40 μL of 1 M NaCl was used as a reference sample in each of five previously described bespoke electrochemical measurement cells. The described in-house control board supplying a reference electrode bias of −300 mV was used to collect amperometric data over an extended measurement period of 400 s.

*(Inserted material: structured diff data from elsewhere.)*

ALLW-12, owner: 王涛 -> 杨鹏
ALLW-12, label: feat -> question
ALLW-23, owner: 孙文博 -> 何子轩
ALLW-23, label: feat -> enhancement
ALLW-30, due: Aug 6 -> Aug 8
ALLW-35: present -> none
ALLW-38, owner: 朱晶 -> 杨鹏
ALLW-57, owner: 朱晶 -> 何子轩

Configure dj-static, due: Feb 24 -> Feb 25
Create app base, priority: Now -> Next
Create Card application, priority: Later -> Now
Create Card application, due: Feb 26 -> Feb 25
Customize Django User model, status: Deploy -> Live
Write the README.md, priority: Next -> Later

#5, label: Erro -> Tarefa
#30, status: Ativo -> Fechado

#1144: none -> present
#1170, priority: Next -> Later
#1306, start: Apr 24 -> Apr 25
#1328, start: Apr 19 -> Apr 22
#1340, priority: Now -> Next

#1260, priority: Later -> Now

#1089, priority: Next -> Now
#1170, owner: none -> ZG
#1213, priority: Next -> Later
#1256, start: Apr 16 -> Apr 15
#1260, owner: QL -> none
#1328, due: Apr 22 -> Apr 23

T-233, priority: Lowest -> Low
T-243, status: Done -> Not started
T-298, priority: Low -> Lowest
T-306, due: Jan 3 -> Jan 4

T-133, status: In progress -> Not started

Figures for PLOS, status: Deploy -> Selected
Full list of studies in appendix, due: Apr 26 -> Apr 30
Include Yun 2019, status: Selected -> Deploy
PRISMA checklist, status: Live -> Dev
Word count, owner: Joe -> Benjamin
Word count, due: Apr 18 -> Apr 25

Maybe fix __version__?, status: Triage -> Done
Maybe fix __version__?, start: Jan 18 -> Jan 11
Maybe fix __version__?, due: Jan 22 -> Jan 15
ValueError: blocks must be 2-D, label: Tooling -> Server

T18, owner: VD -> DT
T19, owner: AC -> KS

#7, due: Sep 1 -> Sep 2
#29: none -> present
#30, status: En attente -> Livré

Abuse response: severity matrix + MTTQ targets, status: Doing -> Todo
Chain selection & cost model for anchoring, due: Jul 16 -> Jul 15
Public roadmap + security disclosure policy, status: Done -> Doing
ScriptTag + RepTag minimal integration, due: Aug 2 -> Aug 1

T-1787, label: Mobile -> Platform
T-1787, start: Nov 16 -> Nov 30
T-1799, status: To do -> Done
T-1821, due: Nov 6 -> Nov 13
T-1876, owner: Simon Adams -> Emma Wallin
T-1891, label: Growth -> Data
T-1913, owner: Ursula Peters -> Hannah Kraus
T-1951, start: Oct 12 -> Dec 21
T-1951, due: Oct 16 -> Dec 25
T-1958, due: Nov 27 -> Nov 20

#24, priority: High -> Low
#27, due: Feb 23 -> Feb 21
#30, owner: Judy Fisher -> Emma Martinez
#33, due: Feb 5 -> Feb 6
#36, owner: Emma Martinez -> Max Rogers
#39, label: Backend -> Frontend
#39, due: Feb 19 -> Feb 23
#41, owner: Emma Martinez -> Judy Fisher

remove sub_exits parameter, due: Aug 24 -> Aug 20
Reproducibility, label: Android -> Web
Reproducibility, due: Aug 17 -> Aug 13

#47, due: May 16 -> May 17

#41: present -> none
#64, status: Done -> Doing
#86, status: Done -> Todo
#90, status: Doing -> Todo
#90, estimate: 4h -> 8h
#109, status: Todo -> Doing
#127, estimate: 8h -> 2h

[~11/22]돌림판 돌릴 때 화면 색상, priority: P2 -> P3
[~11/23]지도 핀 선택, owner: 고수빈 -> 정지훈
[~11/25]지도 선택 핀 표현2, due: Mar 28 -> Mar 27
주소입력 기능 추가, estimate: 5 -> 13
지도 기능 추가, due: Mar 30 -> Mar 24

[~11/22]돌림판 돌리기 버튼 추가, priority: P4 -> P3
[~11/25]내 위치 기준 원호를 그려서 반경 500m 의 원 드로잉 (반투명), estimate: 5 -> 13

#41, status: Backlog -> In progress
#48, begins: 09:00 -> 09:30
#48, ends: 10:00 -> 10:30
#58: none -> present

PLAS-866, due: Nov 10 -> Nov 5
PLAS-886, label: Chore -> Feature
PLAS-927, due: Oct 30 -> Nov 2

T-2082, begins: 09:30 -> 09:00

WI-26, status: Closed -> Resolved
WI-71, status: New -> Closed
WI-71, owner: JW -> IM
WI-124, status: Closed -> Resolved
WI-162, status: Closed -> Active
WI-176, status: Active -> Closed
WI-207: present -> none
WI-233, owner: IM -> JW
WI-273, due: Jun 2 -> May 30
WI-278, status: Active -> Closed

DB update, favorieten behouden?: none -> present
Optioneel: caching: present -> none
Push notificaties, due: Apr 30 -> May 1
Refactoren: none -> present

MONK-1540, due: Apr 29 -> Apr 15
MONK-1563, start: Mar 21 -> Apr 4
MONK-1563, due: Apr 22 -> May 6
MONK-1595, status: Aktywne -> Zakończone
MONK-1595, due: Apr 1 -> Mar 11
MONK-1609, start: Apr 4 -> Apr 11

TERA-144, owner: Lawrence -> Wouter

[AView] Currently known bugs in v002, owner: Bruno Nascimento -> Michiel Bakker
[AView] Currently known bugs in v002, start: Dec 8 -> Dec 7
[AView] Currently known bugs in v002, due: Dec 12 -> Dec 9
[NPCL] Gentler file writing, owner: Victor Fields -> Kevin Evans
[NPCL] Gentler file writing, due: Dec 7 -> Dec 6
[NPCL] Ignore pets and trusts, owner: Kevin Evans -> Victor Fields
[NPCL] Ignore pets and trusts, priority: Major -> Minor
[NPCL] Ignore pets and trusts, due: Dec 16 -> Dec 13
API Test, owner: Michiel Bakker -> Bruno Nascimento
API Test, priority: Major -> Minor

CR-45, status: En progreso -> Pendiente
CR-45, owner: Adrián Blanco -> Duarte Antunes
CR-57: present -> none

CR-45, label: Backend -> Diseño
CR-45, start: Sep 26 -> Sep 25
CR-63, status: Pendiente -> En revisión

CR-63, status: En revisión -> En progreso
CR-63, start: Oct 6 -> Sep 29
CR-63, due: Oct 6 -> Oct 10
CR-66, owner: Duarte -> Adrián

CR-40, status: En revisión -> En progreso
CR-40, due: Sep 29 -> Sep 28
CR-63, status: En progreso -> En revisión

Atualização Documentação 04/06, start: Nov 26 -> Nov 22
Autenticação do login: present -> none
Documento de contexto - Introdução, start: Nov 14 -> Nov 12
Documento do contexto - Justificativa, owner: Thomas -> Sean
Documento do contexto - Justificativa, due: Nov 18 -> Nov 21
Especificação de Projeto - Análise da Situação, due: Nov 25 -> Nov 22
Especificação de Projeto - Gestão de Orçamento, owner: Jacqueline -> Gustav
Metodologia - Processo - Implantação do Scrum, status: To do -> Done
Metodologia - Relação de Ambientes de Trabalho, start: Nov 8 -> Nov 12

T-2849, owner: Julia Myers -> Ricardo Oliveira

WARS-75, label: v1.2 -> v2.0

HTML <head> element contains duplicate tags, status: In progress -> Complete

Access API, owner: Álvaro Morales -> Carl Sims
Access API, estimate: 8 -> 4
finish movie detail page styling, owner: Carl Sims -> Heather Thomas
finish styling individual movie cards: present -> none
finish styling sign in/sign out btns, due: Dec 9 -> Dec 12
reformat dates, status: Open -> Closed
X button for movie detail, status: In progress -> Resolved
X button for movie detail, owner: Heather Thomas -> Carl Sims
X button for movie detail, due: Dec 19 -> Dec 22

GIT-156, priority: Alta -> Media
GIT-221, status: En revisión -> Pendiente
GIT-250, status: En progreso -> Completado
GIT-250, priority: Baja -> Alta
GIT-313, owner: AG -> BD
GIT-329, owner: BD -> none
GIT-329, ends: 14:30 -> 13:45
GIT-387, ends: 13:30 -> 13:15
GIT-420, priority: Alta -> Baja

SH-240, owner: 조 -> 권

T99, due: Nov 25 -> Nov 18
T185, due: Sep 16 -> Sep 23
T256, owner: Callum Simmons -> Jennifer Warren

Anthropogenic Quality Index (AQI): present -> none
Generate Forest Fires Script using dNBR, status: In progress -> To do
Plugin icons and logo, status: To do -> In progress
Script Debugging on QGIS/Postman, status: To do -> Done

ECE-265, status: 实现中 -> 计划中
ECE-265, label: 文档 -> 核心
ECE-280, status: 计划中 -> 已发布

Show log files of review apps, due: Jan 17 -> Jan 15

The 16-channel Bio-Instrumentation Board

A custom-made, 4 layer Printed Circuit Board (PCB) has been designed and fabricated for the appropriate biasing of the PCB-based amperometric sensor and for the concurrent amperometric signal detection (see Fig. 8). The bioinstrumentation board is providing 16 current input channels (where working electrodes are connected) and 32 reference and counter electrode connections (16 connectors each). The captured input current is converted into a voltage signal using standard transimpedance amplifier topologies (LTC2055 operational amplifier from Linear Technologies) with high accuracy feedback resistors (0.1% tolerance) and is filtered from high-frequency noise components using appropriate value capacitors. Subsequently, two, fully-differential eight channel, 16-bit resolution voltage-input Analogue-to-Digital Converters (ADCs) ADS1198 (Texas-instruments) are employed for the digitisation of the incoming voltage signals23. The ADCs are operating with bipolar power supply (±2.5 V) and therefore, are able to detect both reduction and oxidation reaction currents. The overall design of the board revolves around the idea of immediate digitisation of the analog biosensor signals, process them by means of standard Digital Signal Processing (DSP) techniques and finally send them to the user in digital form either to a PC or to the embedded on-board TFT touch screen24, 25. The appropriate biasing voltages for the reference electrodes are provided by a two-wire interface, 12-bit, single channel Digital-to-Analog Converter (DAC), the AD5321 (Analog Devices) coupled with an OP295 (Analog Devices) operational amplifier-based circuit topology, which allowed bipolar operation of the DAC. Finally, 4 high-precision, bipolar power supply, low offset voltage quad amplifiers LMP7704 (Texas Instruments) have been placed as potentiostats for the three-electrode amperometric measurement. The total current consumption of the electrical platform does not exceed 80 mA, which translates into an ~30 h full operation from a low-cost commercially available 3.7 V, 2500 mAh Li-Ion rechargeable battery.